[Stored entries]
● ● ● ● ● ● ●
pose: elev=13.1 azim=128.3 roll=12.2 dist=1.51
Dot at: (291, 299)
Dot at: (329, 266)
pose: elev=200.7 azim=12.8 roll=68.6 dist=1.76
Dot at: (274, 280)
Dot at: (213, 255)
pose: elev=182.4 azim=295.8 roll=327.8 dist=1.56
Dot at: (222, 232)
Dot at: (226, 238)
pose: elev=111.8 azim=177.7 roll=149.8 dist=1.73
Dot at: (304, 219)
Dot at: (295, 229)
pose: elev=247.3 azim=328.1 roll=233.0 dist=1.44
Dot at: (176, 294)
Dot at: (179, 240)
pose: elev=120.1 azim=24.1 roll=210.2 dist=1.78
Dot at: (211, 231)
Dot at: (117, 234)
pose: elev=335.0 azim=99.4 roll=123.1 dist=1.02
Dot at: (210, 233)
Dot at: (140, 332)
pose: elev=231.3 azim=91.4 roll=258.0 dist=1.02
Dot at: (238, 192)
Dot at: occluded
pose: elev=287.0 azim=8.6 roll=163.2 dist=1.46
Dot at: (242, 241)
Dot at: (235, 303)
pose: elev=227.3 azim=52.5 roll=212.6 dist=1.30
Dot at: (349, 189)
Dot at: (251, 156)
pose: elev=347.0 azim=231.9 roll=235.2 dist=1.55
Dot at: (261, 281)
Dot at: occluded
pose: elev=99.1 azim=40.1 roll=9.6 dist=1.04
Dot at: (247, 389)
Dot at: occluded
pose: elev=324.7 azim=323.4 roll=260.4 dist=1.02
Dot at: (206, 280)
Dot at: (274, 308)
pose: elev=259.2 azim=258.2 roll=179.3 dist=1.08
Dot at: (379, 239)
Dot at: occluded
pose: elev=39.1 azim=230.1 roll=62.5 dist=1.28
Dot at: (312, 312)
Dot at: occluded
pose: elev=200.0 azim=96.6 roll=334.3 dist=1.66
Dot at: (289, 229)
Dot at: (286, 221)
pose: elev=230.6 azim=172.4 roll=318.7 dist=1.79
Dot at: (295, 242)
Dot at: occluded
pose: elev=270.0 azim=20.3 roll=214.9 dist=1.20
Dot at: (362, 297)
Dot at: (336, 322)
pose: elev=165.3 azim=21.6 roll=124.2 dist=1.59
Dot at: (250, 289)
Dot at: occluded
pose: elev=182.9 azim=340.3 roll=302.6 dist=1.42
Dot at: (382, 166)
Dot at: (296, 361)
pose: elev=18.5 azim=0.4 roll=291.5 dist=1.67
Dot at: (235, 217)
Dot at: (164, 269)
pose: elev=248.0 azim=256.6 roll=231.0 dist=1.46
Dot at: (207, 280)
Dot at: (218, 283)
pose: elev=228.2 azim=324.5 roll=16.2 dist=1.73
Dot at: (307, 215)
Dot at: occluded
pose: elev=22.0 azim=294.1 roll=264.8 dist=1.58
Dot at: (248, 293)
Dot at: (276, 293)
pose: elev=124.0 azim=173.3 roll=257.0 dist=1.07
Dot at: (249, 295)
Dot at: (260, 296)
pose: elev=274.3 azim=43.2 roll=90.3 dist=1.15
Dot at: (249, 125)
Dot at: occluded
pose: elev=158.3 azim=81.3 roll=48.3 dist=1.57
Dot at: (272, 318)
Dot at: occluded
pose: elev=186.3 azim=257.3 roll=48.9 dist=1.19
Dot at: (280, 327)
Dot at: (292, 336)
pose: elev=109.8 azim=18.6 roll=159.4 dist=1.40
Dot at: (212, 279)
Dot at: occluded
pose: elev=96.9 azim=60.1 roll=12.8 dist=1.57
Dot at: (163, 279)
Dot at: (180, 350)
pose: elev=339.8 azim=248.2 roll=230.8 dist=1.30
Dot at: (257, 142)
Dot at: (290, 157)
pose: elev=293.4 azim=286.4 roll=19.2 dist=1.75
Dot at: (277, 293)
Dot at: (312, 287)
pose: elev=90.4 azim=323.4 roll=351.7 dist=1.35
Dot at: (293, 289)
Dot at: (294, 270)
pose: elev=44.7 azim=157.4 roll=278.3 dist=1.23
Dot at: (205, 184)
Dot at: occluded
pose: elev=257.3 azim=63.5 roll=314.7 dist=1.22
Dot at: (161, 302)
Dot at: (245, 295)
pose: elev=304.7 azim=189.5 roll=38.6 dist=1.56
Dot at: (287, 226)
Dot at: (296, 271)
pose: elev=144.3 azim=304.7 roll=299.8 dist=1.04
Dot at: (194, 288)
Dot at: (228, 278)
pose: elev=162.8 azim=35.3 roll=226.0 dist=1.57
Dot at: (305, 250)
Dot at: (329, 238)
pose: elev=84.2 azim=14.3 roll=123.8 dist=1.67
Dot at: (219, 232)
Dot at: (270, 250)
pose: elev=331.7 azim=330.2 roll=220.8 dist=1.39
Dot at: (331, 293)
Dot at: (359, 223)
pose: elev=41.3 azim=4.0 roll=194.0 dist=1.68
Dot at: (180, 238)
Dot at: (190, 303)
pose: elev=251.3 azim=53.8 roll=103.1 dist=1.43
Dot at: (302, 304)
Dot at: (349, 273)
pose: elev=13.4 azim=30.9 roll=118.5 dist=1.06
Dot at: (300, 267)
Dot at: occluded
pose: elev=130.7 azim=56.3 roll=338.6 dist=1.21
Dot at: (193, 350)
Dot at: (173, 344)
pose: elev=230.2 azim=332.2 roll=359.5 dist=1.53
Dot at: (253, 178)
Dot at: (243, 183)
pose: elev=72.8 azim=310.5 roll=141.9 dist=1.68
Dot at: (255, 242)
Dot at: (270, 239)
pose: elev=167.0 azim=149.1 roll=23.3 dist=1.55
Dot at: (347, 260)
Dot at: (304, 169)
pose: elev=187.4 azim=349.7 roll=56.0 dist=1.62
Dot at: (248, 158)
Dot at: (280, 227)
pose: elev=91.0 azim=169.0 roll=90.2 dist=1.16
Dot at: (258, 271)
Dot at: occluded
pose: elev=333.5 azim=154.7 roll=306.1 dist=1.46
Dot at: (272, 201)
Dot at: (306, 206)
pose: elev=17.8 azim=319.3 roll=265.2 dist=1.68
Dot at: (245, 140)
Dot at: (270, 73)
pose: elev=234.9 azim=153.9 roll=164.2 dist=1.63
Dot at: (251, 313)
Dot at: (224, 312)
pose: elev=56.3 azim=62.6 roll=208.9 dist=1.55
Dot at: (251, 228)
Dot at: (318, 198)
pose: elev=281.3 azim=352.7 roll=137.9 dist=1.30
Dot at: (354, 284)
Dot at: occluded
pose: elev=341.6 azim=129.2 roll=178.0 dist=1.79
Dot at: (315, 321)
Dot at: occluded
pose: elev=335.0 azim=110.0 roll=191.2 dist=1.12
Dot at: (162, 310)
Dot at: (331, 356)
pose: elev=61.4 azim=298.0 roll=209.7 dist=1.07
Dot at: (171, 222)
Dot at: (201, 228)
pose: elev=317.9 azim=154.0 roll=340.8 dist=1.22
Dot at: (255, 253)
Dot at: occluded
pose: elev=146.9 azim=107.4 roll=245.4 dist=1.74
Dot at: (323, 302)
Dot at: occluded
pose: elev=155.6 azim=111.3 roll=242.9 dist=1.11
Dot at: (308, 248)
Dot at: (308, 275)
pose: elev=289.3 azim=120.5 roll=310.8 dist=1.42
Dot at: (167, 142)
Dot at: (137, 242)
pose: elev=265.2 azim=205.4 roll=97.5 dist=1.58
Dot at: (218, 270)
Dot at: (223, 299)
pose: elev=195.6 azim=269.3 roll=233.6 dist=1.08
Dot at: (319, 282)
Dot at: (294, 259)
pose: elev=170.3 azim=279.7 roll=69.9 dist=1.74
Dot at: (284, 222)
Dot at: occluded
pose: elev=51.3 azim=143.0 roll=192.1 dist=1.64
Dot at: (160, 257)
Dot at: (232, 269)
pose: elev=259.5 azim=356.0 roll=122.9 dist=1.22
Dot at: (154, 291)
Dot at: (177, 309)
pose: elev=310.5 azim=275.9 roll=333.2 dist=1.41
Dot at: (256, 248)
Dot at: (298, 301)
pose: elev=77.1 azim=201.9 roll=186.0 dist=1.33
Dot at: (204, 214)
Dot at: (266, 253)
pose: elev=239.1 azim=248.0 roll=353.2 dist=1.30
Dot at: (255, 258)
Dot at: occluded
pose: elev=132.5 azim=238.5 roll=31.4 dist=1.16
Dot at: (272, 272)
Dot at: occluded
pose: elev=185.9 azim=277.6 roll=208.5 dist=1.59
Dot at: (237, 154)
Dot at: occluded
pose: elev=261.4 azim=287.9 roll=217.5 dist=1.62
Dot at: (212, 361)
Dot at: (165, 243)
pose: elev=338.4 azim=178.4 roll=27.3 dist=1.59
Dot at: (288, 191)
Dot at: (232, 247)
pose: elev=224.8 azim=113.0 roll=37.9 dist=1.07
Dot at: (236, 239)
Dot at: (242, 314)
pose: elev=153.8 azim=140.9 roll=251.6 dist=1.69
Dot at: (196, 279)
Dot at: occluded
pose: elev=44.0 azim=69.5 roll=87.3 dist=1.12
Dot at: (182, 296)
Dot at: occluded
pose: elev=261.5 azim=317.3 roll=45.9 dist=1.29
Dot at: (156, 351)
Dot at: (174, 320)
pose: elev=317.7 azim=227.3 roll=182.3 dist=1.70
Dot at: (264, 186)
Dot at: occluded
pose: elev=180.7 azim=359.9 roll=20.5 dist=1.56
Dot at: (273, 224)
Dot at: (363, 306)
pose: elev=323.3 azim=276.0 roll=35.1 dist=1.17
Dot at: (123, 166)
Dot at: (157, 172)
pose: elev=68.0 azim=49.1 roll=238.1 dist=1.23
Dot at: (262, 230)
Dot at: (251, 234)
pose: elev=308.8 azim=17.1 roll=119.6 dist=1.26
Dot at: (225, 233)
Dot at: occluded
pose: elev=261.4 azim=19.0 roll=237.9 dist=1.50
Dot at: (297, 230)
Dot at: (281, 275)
● ● ● ● ● ● ●
Extract everything from the first line of the rows above down to the line containing "Dot at: (226, 238)", and copy each line verbatim.

TASK OUTPUT -
pose: elev=13.1 azim=128.3 roll=12.2 dist=1.51
Dot at: (291, 299)
Dot at: (329, 266)
pose: elev=200.7 azim=12.8 roll=68.6 dist=1.76
Dot at: (274, 280)
Dot at: (213, 255)
pose: elev=182.4 azim=295.8 roll=327.8 dist=1.56
Dot at: (222, 232)
Dot at: (226, 238)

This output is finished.